This is the eighth post in a weekly series of blog posts I will be writing to document my experience in CS327E, Elements of Databases, for the Elements of Computing Program at The University of Texas at Austin.

Check out my previous week’s blog post.

Monday, March 4

Project 3 is due this week, I should be more panicked than I am, considering we still don’t have a working validated schema. I think all the groups are just kind of waiting eachother out to see who will post something to the public repo. If nothing is there by Tuesday, I’ll start my own. Who knows maybe I’ll try to get one together for the class to adopt.

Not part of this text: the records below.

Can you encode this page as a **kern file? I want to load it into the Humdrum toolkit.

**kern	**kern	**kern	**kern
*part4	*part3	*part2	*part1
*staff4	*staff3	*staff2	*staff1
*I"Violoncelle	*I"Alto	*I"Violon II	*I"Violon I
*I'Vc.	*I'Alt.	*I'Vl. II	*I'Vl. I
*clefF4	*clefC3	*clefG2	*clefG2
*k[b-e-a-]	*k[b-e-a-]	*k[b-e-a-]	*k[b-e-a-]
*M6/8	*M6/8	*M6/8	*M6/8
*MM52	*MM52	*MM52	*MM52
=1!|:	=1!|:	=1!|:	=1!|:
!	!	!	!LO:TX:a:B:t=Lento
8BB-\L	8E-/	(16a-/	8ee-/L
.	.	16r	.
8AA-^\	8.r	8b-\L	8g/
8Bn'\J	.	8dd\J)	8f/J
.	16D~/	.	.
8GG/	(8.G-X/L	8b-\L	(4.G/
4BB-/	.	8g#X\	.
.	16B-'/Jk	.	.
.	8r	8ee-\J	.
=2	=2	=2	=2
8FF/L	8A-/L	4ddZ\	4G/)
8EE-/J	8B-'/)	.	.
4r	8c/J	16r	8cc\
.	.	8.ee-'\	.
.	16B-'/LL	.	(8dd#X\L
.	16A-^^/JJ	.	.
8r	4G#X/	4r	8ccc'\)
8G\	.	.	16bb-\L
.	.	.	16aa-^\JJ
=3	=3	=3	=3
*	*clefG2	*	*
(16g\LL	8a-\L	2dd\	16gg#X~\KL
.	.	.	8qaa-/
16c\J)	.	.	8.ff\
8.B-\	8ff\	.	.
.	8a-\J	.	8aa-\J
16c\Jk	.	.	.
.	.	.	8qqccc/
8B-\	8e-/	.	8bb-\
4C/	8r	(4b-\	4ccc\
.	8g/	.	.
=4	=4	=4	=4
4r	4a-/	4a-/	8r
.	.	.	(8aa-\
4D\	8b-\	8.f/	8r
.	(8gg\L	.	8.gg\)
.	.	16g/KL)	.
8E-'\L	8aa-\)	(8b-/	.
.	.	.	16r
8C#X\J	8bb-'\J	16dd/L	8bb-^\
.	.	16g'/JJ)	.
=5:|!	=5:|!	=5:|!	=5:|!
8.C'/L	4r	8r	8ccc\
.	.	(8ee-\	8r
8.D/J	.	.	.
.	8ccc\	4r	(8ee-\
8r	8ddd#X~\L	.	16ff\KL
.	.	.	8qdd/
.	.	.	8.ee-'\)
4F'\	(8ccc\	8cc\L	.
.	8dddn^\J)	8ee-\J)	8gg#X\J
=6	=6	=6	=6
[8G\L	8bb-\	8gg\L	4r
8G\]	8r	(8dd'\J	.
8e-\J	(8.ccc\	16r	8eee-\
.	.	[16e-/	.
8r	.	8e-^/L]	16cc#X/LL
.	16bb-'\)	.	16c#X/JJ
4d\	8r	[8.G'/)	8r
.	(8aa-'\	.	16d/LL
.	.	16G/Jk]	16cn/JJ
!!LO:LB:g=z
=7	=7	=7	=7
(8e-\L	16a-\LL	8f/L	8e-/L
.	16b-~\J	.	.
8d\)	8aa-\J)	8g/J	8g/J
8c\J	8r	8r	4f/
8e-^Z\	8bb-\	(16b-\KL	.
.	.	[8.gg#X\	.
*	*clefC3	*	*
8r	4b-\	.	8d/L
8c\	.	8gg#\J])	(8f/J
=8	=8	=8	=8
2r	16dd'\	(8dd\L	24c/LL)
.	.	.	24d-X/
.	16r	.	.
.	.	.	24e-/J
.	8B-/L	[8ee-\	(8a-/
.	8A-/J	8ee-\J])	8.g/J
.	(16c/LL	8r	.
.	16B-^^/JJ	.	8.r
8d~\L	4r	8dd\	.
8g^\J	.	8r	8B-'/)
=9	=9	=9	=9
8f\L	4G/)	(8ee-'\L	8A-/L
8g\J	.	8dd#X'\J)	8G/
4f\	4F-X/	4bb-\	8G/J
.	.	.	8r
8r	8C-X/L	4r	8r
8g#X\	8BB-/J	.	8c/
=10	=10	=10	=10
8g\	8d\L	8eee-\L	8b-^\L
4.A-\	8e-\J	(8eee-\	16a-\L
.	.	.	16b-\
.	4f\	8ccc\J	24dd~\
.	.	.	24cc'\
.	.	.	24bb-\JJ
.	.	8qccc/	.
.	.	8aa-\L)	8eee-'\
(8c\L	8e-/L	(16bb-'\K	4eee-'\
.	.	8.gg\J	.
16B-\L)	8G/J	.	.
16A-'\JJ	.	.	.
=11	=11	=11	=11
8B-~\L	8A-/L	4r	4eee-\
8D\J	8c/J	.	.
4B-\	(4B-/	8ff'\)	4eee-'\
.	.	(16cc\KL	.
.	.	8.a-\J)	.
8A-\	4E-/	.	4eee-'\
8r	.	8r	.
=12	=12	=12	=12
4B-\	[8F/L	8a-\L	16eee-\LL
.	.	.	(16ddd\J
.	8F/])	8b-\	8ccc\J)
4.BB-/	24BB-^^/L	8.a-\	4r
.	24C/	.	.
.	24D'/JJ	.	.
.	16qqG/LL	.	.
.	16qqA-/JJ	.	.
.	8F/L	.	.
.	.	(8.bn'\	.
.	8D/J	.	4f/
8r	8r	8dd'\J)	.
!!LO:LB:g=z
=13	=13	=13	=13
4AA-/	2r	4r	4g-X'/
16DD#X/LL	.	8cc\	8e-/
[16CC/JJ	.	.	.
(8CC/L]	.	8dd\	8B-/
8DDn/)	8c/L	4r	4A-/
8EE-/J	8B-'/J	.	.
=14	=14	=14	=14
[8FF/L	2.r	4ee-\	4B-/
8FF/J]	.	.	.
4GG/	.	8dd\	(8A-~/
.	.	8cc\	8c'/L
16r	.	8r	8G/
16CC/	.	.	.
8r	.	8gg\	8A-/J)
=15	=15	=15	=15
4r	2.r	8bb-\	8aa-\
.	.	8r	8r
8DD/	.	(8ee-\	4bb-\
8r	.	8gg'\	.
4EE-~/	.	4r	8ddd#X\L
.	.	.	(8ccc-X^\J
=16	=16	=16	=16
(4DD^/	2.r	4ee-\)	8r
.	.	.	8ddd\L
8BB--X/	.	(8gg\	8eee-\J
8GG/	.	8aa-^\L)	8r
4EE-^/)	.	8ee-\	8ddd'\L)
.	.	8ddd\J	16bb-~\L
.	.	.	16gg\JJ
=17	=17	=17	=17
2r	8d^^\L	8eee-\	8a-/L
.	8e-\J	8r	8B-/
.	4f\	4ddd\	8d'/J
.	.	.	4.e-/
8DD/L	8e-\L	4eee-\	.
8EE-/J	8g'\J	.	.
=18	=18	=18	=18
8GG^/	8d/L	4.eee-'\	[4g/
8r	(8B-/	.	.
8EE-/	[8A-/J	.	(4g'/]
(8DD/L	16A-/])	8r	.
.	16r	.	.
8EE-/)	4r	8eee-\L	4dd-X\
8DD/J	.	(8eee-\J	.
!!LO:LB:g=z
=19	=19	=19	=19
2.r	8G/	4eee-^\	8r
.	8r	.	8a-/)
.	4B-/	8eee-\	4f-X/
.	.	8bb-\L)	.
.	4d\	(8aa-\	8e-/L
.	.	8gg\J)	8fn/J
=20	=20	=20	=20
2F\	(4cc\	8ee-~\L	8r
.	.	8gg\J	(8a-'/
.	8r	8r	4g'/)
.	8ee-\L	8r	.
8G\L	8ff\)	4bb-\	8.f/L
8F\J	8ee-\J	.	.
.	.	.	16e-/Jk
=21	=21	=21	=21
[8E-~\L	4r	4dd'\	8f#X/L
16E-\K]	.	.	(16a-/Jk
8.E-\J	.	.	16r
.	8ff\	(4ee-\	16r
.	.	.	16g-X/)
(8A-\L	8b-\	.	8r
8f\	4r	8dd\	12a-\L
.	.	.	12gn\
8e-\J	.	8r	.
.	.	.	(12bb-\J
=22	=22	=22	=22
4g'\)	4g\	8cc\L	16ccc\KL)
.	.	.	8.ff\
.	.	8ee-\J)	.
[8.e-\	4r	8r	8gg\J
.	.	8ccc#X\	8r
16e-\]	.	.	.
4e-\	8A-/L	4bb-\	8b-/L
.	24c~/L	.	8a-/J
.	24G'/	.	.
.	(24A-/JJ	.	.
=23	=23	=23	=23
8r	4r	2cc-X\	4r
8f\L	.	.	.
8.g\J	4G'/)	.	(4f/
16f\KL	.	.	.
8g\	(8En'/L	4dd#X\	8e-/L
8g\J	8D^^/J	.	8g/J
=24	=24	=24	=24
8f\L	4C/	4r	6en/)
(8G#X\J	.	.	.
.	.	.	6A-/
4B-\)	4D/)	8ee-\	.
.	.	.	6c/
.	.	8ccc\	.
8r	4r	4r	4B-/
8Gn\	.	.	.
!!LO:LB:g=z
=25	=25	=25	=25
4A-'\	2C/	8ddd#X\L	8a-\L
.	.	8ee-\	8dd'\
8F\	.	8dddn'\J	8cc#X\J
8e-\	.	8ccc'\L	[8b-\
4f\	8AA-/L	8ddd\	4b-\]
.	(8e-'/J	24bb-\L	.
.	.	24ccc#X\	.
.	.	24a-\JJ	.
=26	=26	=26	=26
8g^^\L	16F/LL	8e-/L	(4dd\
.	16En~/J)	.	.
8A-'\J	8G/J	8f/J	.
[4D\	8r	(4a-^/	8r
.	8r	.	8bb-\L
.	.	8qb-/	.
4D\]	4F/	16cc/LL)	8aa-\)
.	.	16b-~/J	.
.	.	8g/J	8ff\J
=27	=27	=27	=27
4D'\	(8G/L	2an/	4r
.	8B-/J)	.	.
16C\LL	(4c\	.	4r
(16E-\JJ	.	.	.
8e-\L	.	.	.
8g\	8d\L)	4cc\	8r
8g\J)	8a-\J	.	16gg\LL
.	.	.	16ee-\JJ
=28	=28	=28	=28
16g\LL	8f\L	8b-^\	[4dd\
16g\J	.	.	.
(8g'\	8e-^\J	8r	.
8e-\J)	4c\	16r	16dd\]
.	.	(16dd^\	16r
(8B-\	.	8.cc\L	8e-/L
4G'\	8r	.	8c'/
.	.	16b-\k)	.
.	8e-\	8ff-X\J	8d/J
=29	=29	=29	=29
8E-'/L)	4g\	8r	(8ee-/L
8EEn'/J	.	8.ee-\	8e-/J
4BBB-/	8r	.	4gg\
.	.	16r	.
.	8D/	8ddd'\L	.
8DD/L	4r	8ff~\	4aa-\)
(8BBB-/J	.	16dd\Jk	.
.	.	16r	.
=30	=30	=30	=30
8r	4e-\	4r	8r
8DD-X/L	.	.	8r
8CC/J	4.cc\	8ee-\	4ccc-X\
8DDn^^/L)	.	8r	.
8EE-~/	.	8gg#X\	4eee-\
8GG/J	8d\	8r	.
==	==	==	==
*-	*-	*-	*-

I like the direction our group is going, we are all agreeing on the attributes and details of the schema we want, it’s just an issue of writing the XSD now. Ugh.

Wednesday, March 6

Today was the opening of the new Computer Science building. Despite having the day off to be able to attend the festivities, I was unable to due to having to prepare for other classes. I spent the whole day locked in my apartment studying and working on project 3, particularly the XSD Schema. My group didn’t do well trying to work together on the schema, as most of my group just didn’t understand the specifics of the XSD, so as the team leader for the week I took charge and spearheaded the XSD building on the base of another group’s schema, adapting it to our group’s element attributes and characteristics and then extending it to fit some of our specific needs. Late in the day I published my XSD in an effort to get other groups to adopt the schema.

Friday, March 8

Well I submitted the project yesterday with just a few seconds to spare. I was rushing to get my group’s XML to validate against the XSD that was constantly evolving. I ended up having to go bug hunting looking for attributes that were incorrect or data types that didn’t validate. It was painstaking, but I got it done. In the end I believe that 3 or 4 other groups adopted our schema, which is exciting. I’m hoping our schema is selected for the class to move forward with. I’m still not happy with how I handled the url data type (XSD:URI) just doesn’t degrade gracefully when you are dealing with urls that have query data appended to it. I’m thinking about using regular expressions to match urls, but that’s complex as there are many cases, http, https, non-http links. Anyway, I’m now home free for Spring Break and it is time for a break!